──────── Supplied records ────────
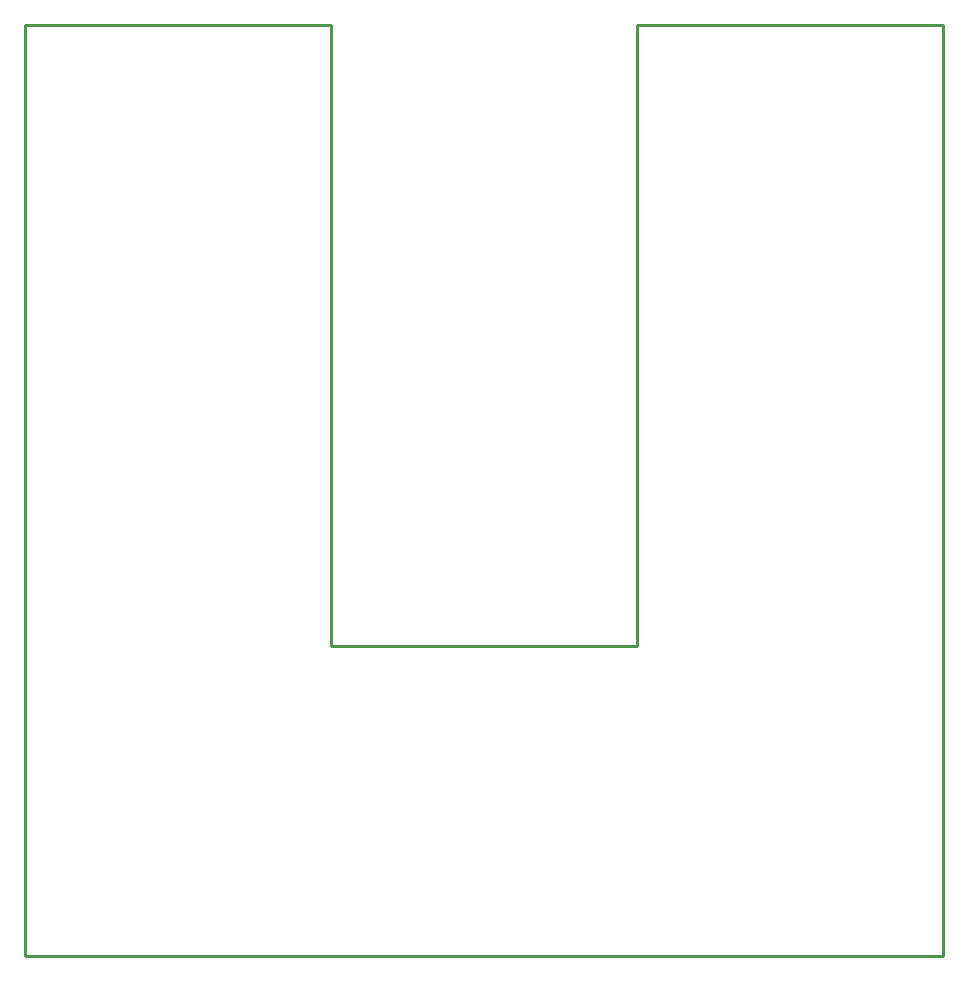
<source format=gbr>
G04 EAGLE Gerber X2 export*
%TF.Part,Single*%
%TF.FileFunction,Profile,NP*%
%TF.FilePolarity,Positive*%
%TF.GenerationSoftware,Autodesk,EAGLE,8.7.1*%
%TF.CreationDate,2018-09-06T09:55:23Z*%
G75*
%MOMM*%
%FSLAX34Y34*%
%LPD*%
%AMOC8*
5,1,8,0,0,1.08239X$1,22.5*%
G01*
%ADD10C,0.254000*%


D10*
X0Y0D02*
X777240Y0D01*
X777240Y788670D01*
X518160Y788670D01*
X518160Y262890D01*
X259080Y262890D01*
X259080Y788670D01*
X0Y788670D01*
X0Y262890D01*
X0Y0D01*
M02*

</source>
────────
**Instructions for the task**: Please print each of the records word for word, keeping the pictures out.

**Answer below**:
<source format=gbr>
G04 EAGLE Gerber X2 export*
%TF.Part,Single*%
%TF.FileFunction,Profile,NP*%
%TF.FilePolarity,Positive*%
%TF.GenerationSoftware,Autodesk,EAGLE,8.7.1*%
%TF.CreationDate,2018-09-06T09:55:23Z*%
G75*
%MOMM*%
%FSLAX34Y34*%
%LPD*%
%AMOC8*
5,1,8,0,0,1.08239X$1,22.5*%
G01*
%ADD10C,0.254000*%


D10*
X0Y0D02*
X777240Y0D01*
X777240Y788670D01*
X518160Y788670D01*
X518160Y262890D01*
X259080Y262890D01*
X259080Y788670D01*
X0Y788670D01*
X0Y262890D01*
X0Y0D01*
M02*

</source>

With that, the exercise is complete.